Dieses Regal hatte ich aber erst vor einigen Monaten dort anbringen lassen. Früher musste ich das Spielzeug noch vor meiner Putzfrau verstecken. Das war ein alter Drachen und im Hinblick auf meine Arbeit konnte ich nicht wirklich mit offenen Karten spielen. Sie wäre die Erste gewesen, die nach der Arbeit in meinem Haus abends im Beichtstuhl verschwand und dem alten Kirchenmann brühwarm erzählt hätte, was sie den Tag über ertragen musste. Mittlerweile brauchte ich sie aber nicht mehr. Der technische Fortschritt hatte Einzug gehalten und ich befehligte eine ganze Armee an Helfern, nur mit meiner Stimme und einiger Geräte, die ich hatte einbauen lassen.

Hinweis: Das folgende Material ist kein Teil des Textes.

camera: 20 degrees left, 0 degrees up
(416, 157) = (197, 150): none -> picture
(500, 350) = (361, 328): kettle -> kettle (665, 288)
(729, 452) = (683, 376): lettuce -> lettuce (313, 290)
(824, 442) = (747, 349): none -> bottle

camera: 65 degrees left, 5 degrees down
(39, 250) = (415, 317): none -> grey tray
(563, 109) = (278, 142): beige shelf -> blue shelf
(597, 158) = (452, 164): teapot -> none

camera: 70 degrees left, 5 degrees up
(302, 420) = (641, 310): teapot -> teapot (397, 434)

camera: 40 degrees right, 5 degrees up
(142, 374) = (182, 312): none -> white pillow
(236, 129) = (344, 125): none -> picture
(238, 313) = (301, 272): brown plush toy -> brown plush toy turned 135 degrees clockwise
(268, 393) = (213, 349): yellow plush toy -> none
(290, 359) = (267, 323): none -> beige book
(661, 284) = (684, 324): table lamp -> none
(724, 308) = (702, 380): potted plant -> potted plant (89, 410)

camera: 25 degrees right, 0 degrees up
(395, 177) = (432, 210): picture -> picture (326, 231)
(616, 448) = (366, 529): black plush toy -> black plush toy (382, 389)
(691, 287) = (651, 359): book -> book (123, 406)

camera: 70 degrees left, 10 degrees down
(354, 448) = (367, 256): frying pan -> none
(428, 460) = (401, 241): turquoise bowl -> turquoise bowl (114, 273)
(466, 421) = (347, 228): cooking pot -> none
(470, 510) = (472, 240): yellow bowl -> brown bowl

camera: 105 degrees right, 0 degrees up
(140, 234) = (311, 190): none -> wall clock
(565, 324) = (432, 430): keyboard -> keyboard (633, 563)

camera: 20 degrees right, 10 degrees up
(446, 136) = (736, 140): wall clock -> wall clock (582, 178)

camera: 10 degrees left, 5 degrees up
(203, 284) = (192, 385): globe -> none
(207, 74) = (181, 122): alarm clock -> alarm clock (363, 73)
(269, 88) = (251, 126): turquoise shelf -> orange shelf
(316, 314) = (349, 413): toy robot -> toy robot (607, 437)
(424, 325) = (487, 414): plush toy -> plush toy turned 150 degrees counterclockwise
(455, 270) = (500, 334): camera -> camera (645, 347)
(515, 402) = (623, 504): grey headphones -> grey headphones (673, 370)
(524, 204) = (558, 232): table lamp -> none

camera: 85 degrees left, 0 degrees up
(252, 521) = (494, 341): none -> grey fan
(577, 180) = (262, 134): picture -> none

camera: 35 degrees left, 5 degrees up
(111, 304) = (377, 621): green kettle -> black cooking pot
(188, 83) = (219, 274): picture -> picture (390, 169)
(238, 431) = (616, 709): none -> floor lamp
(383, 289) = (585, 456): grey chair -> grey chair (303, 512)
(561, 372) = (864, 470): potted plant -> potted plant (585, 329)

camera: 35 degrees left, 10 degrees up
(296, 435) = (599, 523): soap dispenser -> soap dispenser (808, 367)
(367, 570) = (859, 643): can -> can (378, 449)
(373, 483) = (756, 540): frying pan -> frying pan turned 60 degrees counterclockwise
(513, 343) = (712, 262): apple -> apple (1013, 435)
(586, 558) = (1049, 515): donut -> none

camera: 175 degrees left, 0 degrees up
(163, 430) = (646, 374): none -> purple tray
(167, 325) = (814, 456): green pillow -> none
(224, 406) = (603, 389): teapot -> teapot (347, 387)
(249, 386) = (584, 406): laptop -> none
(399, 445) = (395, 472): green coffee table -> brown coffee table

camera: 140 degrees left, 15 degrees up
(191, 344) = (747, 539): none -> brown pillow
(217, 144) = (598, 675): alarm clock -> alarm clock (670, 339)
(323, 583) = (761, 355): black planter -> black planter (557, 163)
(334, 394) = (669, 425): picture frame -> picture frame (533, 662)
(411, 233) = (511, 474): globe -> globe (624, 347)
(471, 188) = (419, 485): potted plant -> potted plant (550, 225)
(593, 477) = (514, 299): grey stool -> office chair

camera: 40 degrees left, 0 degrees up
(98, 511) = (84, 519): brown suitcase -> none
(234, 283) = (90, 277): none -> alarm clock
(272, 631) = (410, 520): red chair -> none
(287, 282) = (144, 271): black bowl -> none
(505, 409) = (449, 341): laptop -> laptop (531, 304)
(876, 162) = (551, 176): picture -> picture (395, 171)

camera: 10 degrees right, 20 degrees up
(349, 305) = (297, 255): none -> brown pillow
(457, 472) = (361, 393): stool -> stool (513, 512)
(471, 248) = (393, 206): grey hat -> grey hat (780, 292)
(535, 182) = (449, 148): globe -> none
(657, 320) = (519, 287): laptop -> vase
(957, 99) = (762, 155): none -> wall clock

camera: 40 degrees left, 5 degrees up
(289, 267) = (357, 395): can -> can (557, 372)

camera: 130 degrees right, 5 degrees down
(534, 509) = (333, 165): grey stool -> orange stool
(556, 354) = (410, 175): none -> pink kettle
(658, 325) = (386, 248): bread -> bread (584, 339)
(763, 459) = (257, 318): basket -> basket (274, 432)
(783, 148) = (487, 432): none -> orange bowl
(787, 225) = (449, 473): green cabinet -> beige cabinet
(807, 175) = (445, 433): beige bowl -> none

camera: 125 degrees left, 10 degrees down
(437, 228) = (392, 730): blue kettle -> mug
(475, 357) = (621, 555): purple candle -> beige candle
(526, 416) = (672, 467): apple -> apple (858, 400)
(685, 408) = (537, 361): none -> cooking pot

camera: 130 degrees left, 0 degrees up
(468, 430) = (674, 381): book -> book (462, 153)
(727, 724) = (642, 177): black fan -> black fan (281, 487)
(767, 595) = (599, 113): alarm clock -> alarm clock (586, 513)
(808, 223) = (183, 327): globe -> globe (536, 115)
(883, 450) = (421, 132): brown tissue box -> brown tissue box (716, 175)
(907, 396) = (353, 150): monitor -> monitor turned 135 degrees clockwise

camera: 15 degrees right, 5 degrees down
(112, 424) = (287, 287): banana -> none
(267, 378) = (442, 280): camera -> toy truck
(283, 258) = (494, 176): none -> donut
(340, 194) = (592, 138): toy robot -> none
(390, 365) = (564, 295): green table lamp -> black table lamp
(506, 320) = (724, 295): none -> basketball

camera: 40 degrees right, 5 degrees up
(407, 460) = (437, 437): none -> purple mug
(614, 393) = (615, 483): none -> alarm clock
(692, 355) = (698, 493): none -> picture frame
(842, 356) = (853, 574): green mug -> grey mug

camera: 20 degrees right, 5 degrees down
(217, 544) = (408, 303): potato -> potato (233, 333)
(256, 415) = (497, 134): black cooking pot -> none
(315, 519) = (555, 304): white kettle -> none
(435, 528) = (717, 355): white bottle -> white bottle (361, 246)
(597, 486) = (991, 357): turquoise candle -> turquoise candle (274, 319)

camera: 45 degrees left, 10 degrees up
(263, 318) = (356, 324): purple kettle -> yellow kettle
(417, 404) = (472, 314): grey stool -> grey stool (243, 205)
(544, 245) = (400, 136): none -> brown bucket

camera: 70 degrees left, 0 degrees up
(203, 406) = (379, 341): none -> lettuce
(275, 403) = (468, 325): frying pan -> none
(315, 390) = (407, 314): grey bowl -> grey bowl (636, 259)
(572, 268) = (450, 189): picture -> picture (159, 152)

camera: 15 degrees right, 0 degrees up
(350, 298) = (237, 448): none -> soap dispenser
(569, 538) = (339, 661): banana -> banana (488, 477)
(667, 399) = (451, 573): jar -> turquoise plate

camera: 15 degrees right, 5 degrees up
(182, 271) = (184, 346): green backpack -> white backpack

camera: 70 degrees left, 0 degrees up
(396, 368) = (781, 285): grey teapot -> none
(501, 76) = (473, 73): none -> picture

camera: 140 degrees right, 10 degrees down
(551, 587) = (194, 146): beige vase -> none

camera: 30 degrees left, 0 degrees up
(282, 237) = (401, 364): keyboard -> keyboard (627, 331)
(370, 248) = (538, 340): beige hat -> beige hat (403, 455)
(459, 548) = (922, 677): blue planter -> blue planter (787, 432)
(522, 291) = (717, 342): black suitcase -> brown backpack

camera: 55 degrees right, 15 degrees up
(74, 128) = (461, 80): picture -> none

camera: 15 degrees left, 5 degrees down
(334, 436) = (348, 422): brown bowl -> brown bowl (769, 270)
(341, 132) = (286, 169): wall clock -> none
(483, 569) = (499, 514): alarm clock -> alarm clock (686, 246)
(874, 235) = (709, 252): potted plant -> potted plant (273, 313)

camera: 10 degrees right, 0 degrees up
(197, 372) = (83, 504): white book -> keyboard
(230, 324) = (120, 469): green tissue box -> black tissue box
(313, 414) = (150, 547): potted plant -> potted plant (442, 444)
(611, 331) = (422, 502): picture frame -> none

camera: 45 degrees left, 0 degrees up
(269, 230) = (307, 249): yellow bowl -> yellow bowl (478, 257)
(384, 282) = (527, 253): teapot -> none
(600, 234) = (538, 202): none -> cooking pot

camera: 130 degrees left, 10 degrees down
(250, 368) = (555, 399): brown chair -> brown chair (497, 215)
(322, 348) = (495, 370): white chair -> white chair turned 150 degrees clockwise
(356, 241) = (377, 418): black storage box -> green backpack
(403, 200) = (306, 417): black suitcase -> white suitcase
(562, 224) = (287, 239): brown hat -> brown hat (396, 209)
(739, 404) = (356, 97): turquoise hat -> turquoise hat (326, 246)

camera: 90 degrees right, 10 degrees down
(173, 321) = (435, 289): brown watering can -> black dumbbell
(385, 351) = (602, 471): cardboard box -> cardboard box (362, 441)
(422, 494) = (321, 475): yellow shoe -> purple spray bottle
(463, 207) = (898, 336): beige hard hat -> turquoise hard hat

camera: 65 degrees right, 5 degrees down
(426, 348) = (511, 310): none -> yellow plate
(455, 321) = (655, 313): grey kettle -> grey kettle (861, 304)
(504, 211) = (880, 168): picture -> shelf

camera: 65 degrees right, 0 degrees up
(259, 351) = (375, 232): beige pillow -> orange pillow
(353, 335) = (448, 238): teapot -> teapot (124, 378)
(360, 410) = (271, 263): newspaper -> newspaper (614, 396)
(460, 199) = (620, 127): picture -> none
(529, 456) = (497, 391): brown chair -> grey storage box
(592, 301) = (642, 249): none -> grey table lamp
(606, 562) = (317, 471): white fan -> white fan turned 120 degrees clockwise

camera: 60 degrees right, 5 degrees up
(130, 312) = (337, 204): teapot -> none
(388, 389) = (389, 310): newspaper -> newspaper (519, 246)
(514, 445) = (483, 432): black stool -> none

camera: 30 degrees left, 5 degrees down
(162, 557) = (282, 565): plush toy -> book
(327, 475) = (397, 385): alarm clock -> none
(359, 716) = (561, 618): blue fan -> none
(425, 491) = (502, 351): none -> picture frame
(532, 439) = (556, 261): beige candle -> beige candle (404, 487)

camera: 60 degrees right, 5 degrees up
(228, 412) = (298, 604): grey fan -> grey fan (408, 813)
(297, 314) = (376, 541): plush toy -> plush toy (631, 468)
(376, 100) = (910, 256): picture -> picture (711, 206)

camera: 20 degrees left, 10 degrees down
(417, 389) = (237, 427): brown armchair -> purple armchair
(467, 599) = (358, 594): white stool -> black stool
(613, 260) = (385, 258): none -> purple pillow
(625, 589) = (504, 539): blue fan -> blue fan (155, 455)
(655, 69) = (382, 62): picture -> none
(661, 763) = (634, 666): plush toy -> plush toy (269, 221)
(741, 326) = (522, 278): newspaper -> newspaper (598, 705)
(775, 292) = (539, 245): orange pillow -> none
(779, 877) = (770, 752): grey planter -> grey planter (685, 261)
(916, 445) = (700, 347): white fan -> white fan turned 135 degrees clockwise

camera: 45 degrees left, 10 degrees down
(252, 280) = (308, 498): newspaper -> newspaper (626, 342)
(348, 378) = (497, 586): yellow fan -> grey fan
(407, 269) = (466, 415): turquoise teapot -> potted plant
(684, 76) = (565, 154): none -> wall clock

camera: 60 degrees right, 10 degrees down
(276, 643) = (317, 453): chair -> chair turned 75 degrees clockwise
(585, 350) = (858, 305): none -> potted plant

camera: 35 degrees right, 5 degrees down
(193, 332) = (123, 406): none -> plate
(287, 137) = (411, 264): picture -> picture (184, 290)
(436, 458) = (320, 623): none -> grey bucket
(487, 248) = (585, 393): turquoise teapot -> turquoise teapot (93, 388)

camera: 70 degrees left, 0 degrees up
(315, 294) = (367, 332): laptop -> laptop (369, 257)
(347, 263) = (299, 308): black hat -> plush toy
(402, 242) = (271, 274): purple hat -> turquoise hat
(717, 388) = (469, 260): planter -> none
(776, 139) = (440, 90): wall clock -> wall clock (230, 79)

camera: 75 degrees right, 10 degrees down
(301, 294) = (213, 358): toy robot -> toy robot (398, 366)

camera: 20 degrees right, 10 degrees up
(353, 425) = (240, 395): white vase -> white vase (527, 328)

Selbst mein Rasen vor dem Haus wurde vollautomatisch von einem kleinen Helfer gekürzt und der Abfall an Grünzeug in einer eingebauten Anlage gelagert. Diesen Abfall karrt dann mein Gärtner zu einem Biomassekraftwerk in der Nähe. Das war für mich die einzig sinnvolle Verwendung. Ich war den Mist los und musste für die Entsorgung nur meinen Gärtner bezahlen, der aber ohnehin genug in meinem Garten erledigen muss. Die Gemeinde unterstützte den Unsinn auch noch. Die liefen dieser Klimareligion hinterher und nannten das ökologisch. Für mich war es einfach nur Dreck, der wegmusste, und das möglichst günstig für mich.

Aus dem gleichen Grund leistete ich mir auch eine Solaranlage auf meinem Dach. Die wurde bezuschusst, und ich brauchte nicht mehr die teure Energie von einem Unternehmen kaufen. Mit angeblichem Klimaschutz hatte das alles nicht das Geringste zu tun. Es war günstig, ich bekam dafür noch Geld vom Staat geschenkt und konnte meine eigene elektronische Armee damit bei Laune halten. Das Einzige, was ich dabei ablehnte, war die vorgeschlagene Wallbox für eine Elektrokarre. Das war absolut nichts für mich. Wenn ich nach 300 Kilometern eine halbe Nacht brauchte, um die Batterie wieder mit Energie zu füllen war das kein Konzept für meine Arbeit. Vom Fahrgefühl mit so einem Batteriepanzer mal ganz abgesehen.

Das hatte nichts mehr mit einem Fahrgefühl zu tun. Ich bevorzugte den unvergleichlichen Sound eines Verbrenners der auch bei Geschwindigkeiten von über 150 Kilometer pro Stunde ein Jettriebwerk in den Schatten stellen konnte. Außerdem spielte ich nebenbei zu gerne mit einem Rührwerk, um die schwarzen Walzen in den Asphalt krallen zu lassen. Mir war es auch nicht vermittelbar was ein Edelgas, was Pflanzen brauchten, um überhaupt wachsen zu können, so gefährlich machen sollte. Im Gegensatz zu den ganzen jugendlichen Anhängern dieser Ökosekte hatte ich in der Schule noch die Grundlagen der Mathematik, der Biologie und Chemie beigebracht bekommen.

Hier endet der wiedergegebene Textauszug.